Introducing OpenSearch

July 24, 2007

Search and web feeds go together pretty naturally, as anyone who has set up some kind of vanity search feed knows. You go to your favorite Web 2.0 search engine and set up a query like http://web20.example.com/search=john+doe&ouptut=atom and search for "john doe," but rather than getting back results as the usual HTML web page, you get it back in Atom format. You can subscribe to this URL in your favorite feed reader, and you have all the useful features of web feeds attached to this search query. Most notably, rather than having to poll the search engine yourself and having to remember which results you have seen, your reader will simply alert you when there are new results. This simple but very useful concept is the core idea behind the OpenSearch specification.

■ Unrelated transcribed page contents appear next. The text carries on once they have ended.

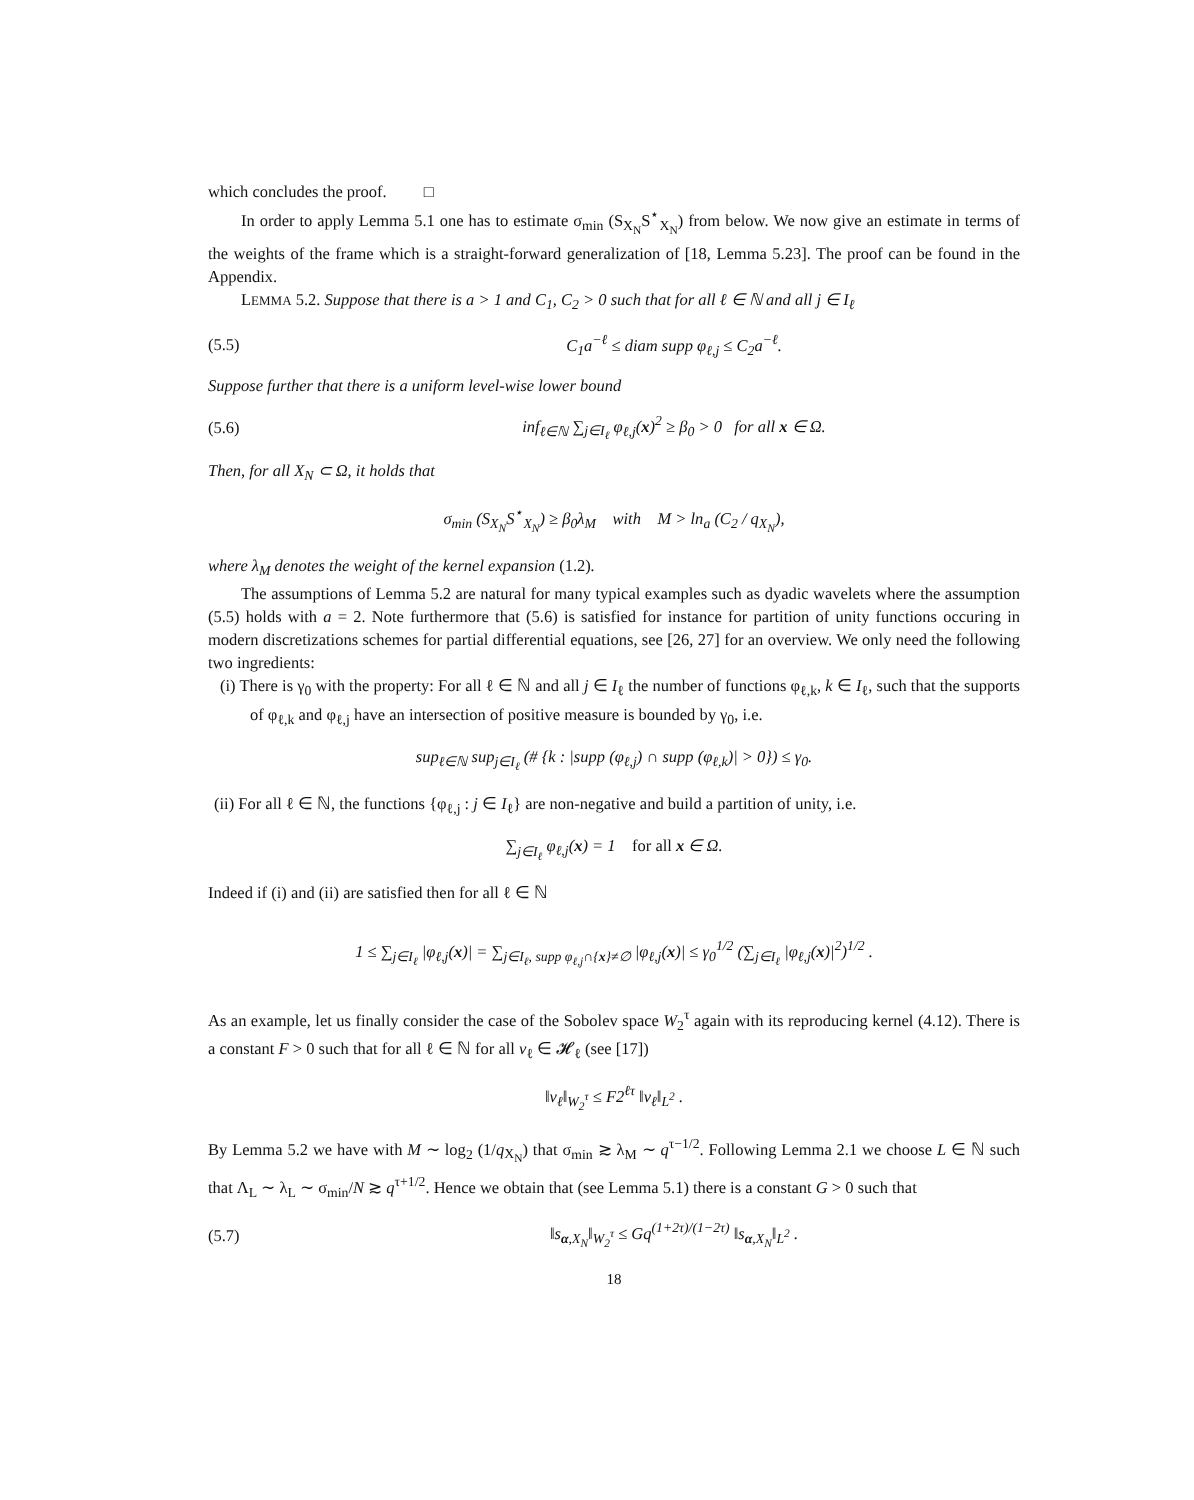which concludes the proof. □
In order to apply Lemma 5.1 one has to estimate σ<sub>min</sub> (S<sub>X<sub>N</sub></sub>S<sup>⋆</sup><sub>X<sub>N</sub></sub>) from below. We now give an estimate in terms of the weights of the frame which is a straight-forward generalization of [18, Lemma 5.23]. The proof can be found in the Appendix.
LEMMA 5.2. Suppose that there is a > 1 and C<sub>1</sub>, C<sub>2</sub> > 0 such that for all ℓ ∈ ℕ and all j ∈ I<sub>ℓ</sub>
(5.5) C<sub>1</sub>a<sup>−ℓ</sup> ≤ diam supp φ<sub>ℓ,j</sub> ≤ C<sub>2</sub>a<sup>−ℓ</sup>.
Suppose further that there is a uniform level-wise lower bound
(5.6) inf<sub>ℓ∈ℕ</sub> ∑<sub>j∈I<sub>ℓ</sub></sub> φ<sub>ℓ,j</sub>(x)<sup>2</sup> ≥ β<sub>0</sub> > 0 for all x ∈ Ω.
Then, for all X<sub>N</sub> ⊂ Ω, it holds that
σ<sub>min</sub> (S<sub>X<sub>N</sub></sub>S<sup>⋆</sup><sub>X<sub>N</sub></sub>) ≥ β<sub>0</sub>λ<sub>M</sub> with M > ln<sub>a</sub> (C<sub>2</sub> / q<sub>X<sub>N</sub></sub>),
where λ<sub>M</sub> denotes the weight of the kernel expansion (1.2).
The assumptions of Lemma 5.2 are natural for many typical examples such as dyadic wavelets where the assumption (5.5) holds with a = 2. Note furthermore that (5.6) is satisfied for instance for partition of unity functions occuring in modern discretizations schemes for partial differential equations, see [26, 27] for an overview. We only need the following two ingredients:
(i) There is γ<sub>0</sub> with the property: For all ℓ ∈ ℕ and all j ∈ I<sub>ℓ</sub> the number of functions φ<sub>ℓ,k</sub>, k ∈ I<sub>ℓ</sub>, such that the supports of φ<sub>ℓ,k</sub> and φ<sub>ℓ,j</sub> have an intersection of positive measure is bounded by γ<sub>0</sub>, i.e.
sup<sub>ℓ∈ℕ</sub> sup<sub>j∈I<sub>ℓ</sub></sub> (# {k : |supp (φ<sub>ℓ,j</sub>) ∩ supp (φ<sub>ℓ,k</sub>)| > 0}) ≤ γ<sub>0</sub>.
(ii) For all ℓ ∈ ℕ, the functions {φ<sub>ℓ,j</sub> : j ∈ I<sub>ℓ</sub>} are non-negative and build a partition of unity, i.e.
∑<sub>j∈I<sub>ℓ</sub></sub> φ<sub>ℓ,j</sub>(x) = 1 for all x ∈ Ω.
Indeed if (i) and (ii) are satisfied then for all ℓ ∈ ℕ
1 ≤ ∑<sub>j∈I<sub>ℓ</sub></sub> |φ<sub>ℓ,j</sub>(x)| = ∑<sub>j∈I<sub>ℓ</sub>, supp φ<sub>ℓ,j</sub>∩{x}≠∅</sub> |φ<sub>ℓ,j</sub>(x)| ≤ γ<sub>0</sub><sup>1/2</sup> (∑<sub>j∈I<sub>ℓ</sub></sub> |φ<sub>ℓ,j</sub>(x)|<sup>2</sup>)<sup>1/2</sup> .
As an example, let us finally consider the case of the Sobolev space W<sub>2</sub><sup>τ</sup> again with its reproducing kernel (4.12). There is a constant F > 0 such that for all ℓ ∈ ℕ for all v<sub>ℓ</sub> ∈ 𝓗<sub>ℓ</sub> (see [17])
‖v<sub>ℓ</sub>‖<sub>W<sub>2</sub><sup>τ</sup></sub> ≤ F2<sup>ℓτ</sup> ‖v<sub>ℓ</sub>‖<sub>L<sup>2</sup></sub> .
By Lemma 5.2 we have with M ∼ log<sub>2</sub> (1/q<sub>X<sub>N</sub></sub>) that σ<sub>min</sub> ≳ λ<sub>M</sub> ∼ q<sup>τ−1/2</sup>. Following Lemma 2.1 we choose L ∈ ℕ such that Λ<sub>L</sub> ∼ λ<sub>L</sub> ∼ σ<sub>min</sub>/N ≳ q<sup>τ+1/2</sup>. Hence we obtain that (see Lemma 5.1) there is a constant G > 0 such that
(5.7) ‖s<sub>α,X<sub>N</sub></sub>‖<sub>W<sub>2</sub><sup>τ</sup></sub> ≤ Gq<sup>(1+2τ)/(1−2τ)</sup> ‖s<sub>α,X<sub>N</sub></sub>‖<sub>L<sup>2</sup></sub> .
18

OpenSearch was originally developed at Amazon.com's A9 incubator. It's a specification under the Creative Commons Attribution-ShareAlike License, covering discovery and description documents for search engines, expression of queries, and the convention of RSS 2.0 or Atom Web feed results. It is very RESTful in nature and complementary to the Atom Publishing Protocol (APP). In fact, many have called for OpenSearch to serve as the query aspect of APP, which provides a way to access identified or located results, but no mechanism for ad hoc query. With all this affinity to Atom and REST, OpenSearch is a natural topic for this Agile Web column. OpenSearch 1.0 is still the latest full version; it has been around since 2005. Version 1.1 is in beta, but has some important improvements and is thus the version I'll be discussing.

Finding a Suitable Search Engine

Once you've found a search engine, the first issue is learning more about it and, in particular, how to query it. The OpenSearch description document format is designed to provide this information. Listing 1 is a simple example describing a fictitious search engine for XML.com.

Listing 1: OpenSearch description document

  <?xml version="1.0" encoding="UTF-8"?>

<OpenSearchDescription xmlns="http://a9.com/-/spec/opensearch/1.1/"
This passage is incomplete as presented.